Punti di Vista sulla sovranità digitale – La sfida della sovranità tecnologica e software: tra dipendenza e autonomia

Terza puntata del Punto di Vista dell’Osservatorio dedicato alla Sovranità digitale.

Negli ultimi anni, il concetto di sovranità tecnologica è diventato centrale nei dibattiti politici, economici e accademici. Eventi globali come la pandemia di Covid-19, la crisi economica e l’invasione dell’Ucraina e l’avanzare dei progressi e degli esperimenti tecnico-scientifici in materia di intelligenza artificiale in vari settori, hanno rivelato la vulnerabilità dei paesi che dipendono da fornitori esterni per tecnologie critiche. Nel contesto geopolitico ed economico attuale, la sovranità tecnologica e software rappresenta una delle principali sfide per gli Stati e le imprese.
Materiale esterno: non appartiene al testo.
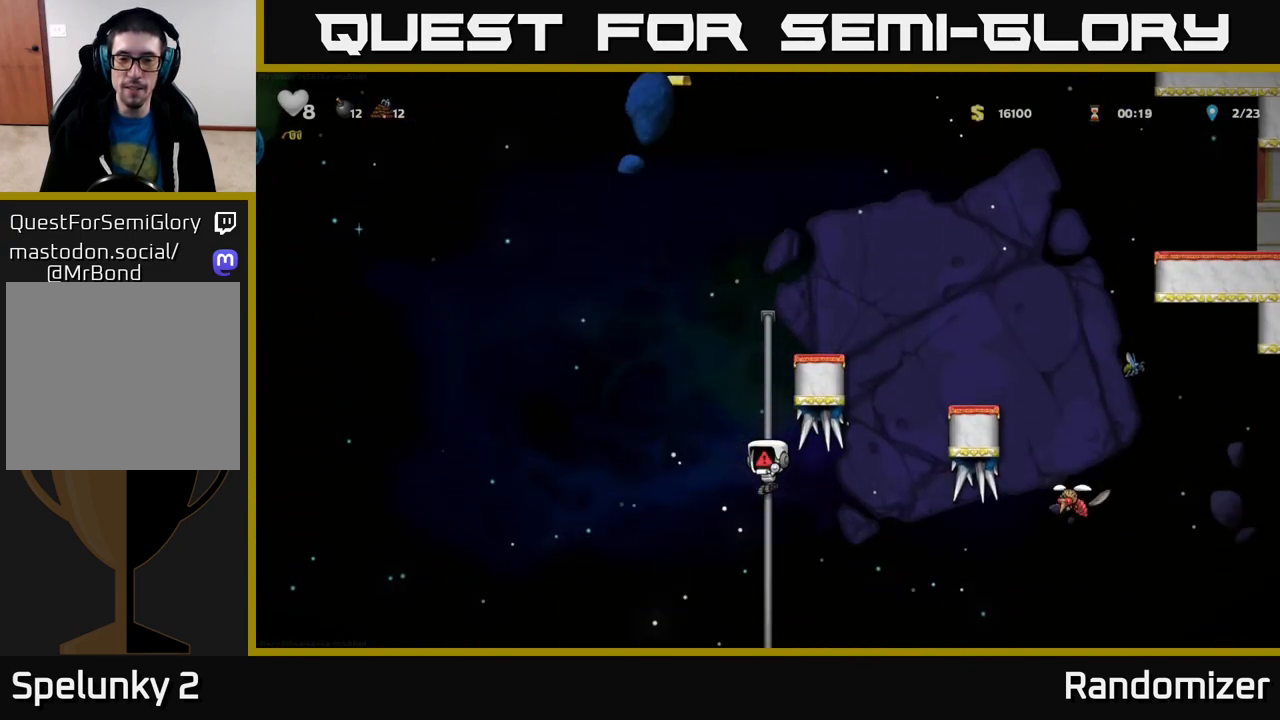
{"dt_ms": 500, "buttons": [], "left_stick": "up", "right_stick": "center", "events": [[450, "left_stick", "up"]]}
La crescente digitalizzazione della società e dell’economia ha reso il controllo sulle tecnologie critiche una questione di sicurezza nazionale, competitività economica e indipendenza strategica. La sovranità tecnologica non si limita alla mera produzione di hardware o software nazionali, ma implica il controllo delle infrastrutture digitali, dei dati e della sicurezza informatica.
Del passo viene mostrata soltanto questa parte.